▶ **EXERCISE AIM**
Repeat all the lines below exactly, but omit the pictures.

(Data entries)
Start of Block

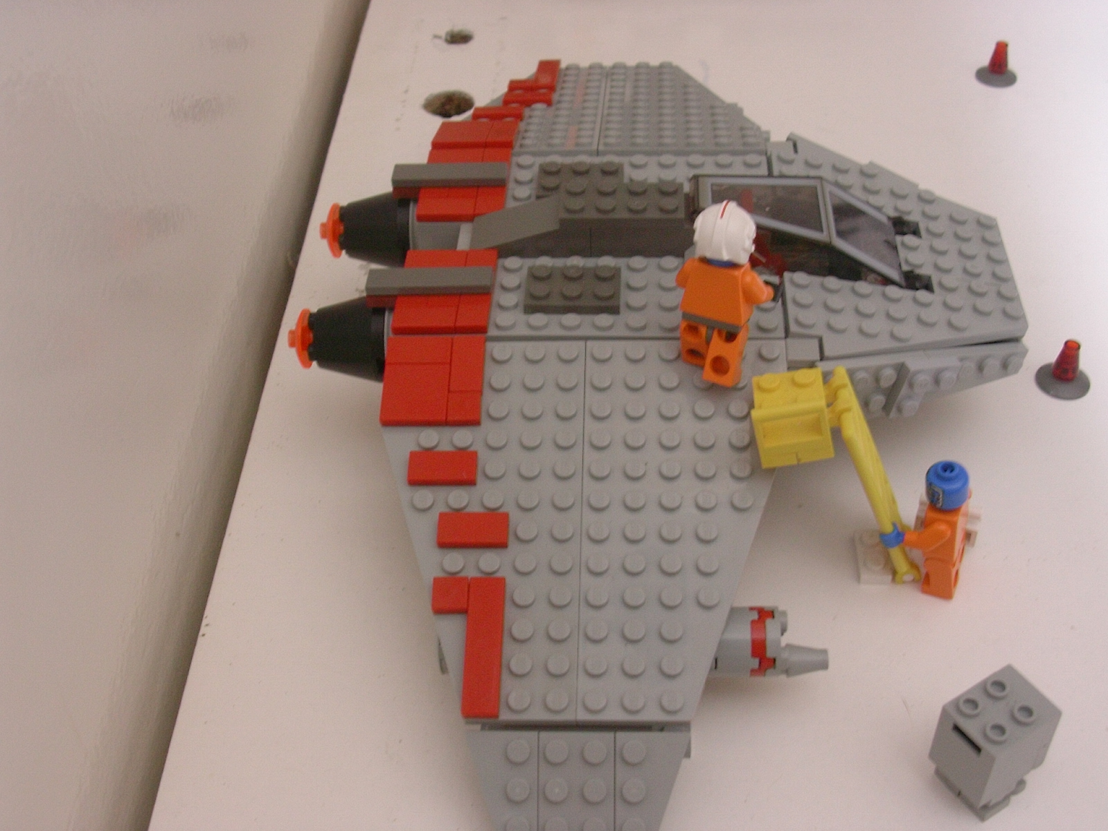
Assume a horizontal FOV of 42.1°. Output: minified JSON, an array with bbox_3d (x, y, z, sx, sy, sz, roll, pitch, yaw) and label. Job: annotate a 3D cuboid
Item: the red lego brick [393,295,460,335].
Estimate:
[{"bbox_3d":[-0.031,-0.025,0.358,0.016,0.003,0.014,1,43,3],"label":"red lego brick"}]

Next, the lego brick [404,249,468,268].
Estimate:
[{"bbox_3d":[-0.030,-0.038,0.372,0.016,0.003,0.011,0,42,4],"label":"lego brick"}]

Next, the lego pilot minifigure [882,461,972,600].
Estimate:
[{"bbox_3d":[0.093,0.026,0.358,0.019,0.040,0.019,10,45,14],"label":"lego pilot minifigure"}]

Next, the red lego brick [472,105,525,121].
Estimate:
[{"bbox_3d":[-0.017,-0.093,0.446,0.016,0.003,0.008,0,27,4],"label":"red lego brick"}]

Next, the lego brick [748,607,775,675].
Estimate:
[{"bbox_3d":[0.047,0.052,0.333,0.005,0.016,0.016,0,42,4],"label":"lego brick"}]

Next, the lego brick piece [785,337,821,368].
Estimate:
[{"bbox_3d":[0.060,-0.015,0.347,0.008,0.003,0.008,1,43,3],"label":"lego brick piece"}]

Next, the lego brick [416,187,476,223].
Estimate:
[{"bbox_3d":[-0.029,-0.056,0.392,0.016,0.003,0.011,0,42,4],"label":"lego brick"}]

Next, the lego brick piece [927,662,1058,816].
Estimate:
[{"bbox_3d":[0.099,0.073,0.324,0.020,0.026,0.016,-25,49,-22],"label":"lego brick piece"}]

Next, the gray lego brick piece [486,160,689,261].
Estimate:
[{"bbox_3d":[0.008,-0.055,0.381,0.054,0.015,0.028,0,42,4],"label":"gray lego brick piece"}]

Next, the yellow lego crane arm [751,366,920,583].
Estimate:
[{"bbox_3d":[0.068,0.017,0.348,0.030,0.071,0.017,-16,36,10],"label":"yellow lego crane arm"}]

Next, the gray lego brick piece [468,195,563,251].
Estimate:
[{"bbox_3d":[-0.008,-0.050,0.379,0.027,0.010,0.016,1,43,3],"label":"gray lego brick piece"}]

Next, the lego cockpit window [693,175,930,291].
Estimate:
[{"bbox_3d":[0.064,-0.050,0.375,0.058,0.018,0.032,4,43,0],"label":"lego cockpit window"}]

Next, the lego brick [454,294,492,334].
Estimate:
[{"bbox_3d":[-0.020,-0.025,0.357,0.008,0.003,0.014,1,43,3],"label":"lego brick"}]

End of Block

▶ **YOUR SOLUTION**
Assume a horizontal FOV of 42.1°. Output: minified JSON, an array with bbox_3d (x, y, z, sx, sy, sz, roll, pitch, yaw) and label. Job: annotate a 3D cuboid
Item: the red lego brick [393,295,460,335].
Estimate:
[{"bbox_3d":[-0.031,-0.025,0.358,0.016,0.003,0.014,1,43,3],"label":"red lego brick"}]

Next, the lego brick [404,249,468,268].
Estimate:
[{"bbox_3d":[-0.030,-0.038,0.372,0.016,0.003,0.011,0,42,4],"label":"lego brick"}]

Next, the lego pilot minifigure [882,461,972,600].
Estimate:
[{"bbox_3d":[0.093,0.026,0.358,0.019,0.040,0.019,10,45,14],"label":"lego pilot minifigure"}]

Next, the red lego brick [472,105,525,121].
Estimate:
[{"bbox_3d":[-0.017,-0.093,0.446,0.016,0.003,0.008,0,27,4],"label":"red lego brick"}]

Next, the lego brick [748,607,775,675].
Estimate:
[{"bbox_3d":[0.047,0.052,0.333,0.005,0.016,0.016,0,42,4],"label":"lego brick"}]

Next, the lego brick piece [785,337,821,368].
Estimate:
[{"bbox_3d":[0.060,-0.015,0.347,0.008,0.003,0.008,1,43,3],"label":"lego brick piece"}]

Next, the lego brick [416,187,476,223].
Estimate:
[{"bbox_3d":[-0.029,-0.056,0.392,0.016,0.003,0.011,0,42,4],"label":"lego brick"}]

Next, the lego brick piece [927,662,1058,816].
Estimate:
[{"bbox_3d":[0.099,0.073,0.324,0.020,0.026,0.016,-25,49,-22],"label":"lego brick piece"}]

Next, the gray lego brick piece [486,160,689,261].
Estimate:
[{"bbox_3d":[0.008,-0.055,0.381,0.054,0.015,0.028,0,42,4],"label":"gray lego brick piece"}]

Next, the yellow lego crane arm [751,366,920,583].
Estimate:
[{"bbox_3d":[0.068,0.017,0.348,0.030,0.071,0.017,-16,36,10],"label":"yellow lego crane arm"}]

Next, the gray lego brick piece [468,195,563,251].
Estimate:
[{"bbox_3d":[-0.008,-0.050,0.379,0.027,0.010,0.016,1,43,3],"label":"gray lego brick piece"}]

Next, the lego cockpit window [693,175,930,291].
Estimate:
[{"bbox_3d":[0.064,-0.050,0.375,0.058,0.018,0.032,4,43,0],"label":"lego cockpit window"}]

Next, the lego brick [454,294,492,334].
Estimate:
[{"bbox_3d":[-0.020,-0.025,0.357,0.008,0.003,0.014,1,43,3],"label":"lego brick"}]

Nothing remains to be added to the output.